I attended two one-hour long teleconferences today. One was interesting and educational, the other one was, well it just was.

The educational one was a “technical vitality session,” on how to edit messages in Computer Message Guides. Avoid blaming the user!

This is not a good error message:

The database update failed because you did not start the database service.
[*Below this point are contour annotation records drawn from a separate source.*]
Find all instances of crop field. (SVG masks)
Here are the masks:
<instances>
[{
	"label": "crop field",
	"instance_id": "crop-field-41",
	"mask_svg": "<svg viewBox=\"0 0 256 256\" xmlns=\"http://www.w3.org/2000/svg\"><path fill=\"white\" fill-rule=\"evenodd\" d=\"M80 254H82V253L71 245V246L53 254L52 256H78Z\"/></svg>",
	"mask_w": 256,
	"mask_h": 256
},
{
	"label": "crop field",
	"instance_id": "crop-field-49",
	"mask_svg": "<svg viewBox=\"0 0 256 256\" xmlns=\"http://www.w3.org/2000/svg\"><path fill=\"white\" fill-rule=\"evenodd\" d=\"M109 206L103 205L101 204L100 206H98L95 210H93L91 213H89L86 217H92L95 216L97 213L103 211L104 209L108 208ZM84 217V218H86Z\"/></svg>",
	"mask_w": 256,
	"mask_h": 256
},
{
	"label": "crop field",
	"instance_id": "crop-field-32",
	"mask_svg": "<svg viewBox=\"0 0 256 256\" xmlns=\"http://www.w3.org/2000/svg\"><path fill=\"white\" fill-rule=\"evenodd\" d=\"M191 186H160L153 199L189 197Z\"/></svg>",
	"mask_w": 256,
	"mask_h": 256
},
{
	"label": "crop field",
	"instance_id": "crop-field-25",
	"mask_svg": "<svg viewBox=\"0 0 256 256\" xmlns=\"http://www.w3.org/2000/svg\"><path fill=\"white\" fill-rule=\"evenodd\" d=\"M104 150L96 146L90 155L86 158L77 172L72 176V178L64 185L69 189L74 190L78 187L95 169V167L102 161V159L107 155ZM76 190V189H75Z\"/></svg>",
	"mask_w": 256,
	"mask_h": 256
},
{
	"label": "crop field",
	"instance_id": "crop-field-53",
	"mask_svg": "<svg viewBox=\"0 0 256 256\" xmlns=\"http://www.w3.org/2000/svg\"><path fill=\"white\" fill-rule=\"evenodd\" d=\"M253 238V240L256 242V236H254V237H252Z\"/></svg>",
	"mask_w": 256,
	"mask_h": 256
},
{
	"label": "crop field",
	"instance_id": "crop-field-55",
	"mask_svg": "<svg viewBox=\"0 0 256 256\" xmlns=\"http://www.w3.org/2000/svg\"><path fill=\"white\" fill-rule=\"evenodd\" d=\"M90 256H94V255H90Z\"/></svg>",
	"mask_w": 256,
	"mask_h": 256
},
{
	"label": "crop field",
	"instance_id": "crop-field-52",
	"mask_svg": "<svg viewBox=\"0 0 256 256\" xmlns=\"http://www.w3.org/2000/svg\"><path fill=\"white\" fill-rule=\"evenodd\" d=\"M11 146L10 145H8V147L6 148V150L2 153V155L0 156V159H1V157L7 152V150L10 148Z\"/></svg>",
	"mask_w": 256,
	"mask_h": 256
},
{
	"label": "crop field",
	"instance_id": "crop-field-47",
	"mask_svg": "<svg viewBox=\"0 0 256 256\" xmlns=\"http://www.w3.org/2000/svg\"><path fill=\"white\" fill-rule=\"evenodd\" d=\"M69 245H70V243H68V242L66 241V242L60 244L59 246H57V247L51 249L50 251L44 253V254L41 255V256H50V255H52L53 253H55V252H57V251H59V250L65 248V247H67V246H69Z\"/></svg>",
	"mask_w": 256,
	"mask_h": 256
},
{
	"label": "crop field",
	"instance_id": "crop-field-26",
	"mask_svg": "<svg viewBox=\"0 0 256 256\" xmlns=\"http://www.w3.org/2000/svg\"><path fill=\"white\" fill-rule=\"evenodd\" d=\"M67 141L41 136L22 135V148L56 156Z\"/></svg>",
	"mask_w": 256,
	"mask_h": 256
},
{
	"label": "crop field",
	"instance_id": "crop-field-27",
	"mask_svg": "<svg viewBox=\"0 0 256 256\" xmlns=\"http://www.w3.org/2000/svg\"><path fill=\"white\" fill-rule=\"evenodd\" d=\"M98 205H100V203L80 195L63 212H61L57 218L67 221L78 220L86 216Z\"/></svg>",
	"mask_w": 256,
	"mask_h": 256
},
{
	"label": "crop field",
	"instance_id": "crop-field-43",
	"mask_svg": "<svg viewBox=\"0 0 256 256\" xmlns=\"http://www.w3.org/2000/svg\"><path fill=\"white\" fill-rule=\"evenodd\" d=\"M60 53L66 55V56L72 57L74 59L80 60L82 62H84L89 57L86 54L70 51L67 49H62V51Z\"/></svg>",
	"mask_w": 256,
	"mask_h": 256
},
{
About the only thing that would make it worse would be:

The database update failed because you did not start the database service,
you idiot.


During lunch, I ran to the post office and mailed, among other things, two letters — one to my parents, and one to my niece and nephew — with directions to the restaurant for Sunday, and a copy of the menu to start drooling about.

Next, I ran into the Family Dollar store, where I bought 10 bags of Bit-O-Honey candy. That was every bag they had on the shelf.


After that, I stopped by the post office on Lake Dam Road to pick up a package for which I missed a delivery on Saturday.

It was my amazon.com package, and contained the book, “The Dead Beat: Lost Souls, Lucky Stiffs, and the Perverse Pleasures of Obituaries,” and the CD, “Sensus,” which is by a Portuguese artist, Cristina Branco, and is a gift for my dad’s 75th birthday on Sunday.


Oh no! You are not going to see me being one of the people in front of the classroom tomorrow crying about how my computer — the one holding the only copy of my final research paper — got fried in that severe thunderstorm that passed through last night. Not me.

It was storming like a mofo out there, and with the first roll of thunder and blast of lightning, I copied my paper from my PC to my flash drive, and powered off my PC.

I loaded the paper from my flash drive to my laptop, with which I worked using the battery only, while three red candles flickered next to me for the inevitable. The lights blinked twice.

One of the candles looked like it had gone out, and when I tipped it see if it had, hot wax poured out over my cited scholarly papers and my fast-typing fingers. Ouch.


I attended the second night of ENG 675 Project Defenses tonight. Landra, E-Ching, and Erin presented. Good stuff.

Landra’s project was a Usability Report, which brought back fond memories of ENG 508.

E-Ching’s project was a feature article about genetically altered rice being planted in NC. This article is about the subject.

Erin’s project was a website that she created on Complementary Cardiac Care, which I found particularly interesting in that its niche is that it addresses both Western Philosophy Medicine and Eastern Philosophy Medicine all in one site.


Broken Record

I worked all night on my final research paper, which is due tomorrow at 4:30. I stopped at 2AM, with just the conclusion remaining to write, to be followed by cleaning up the citations and adding the figures. Seems manageable to get done by 4:30.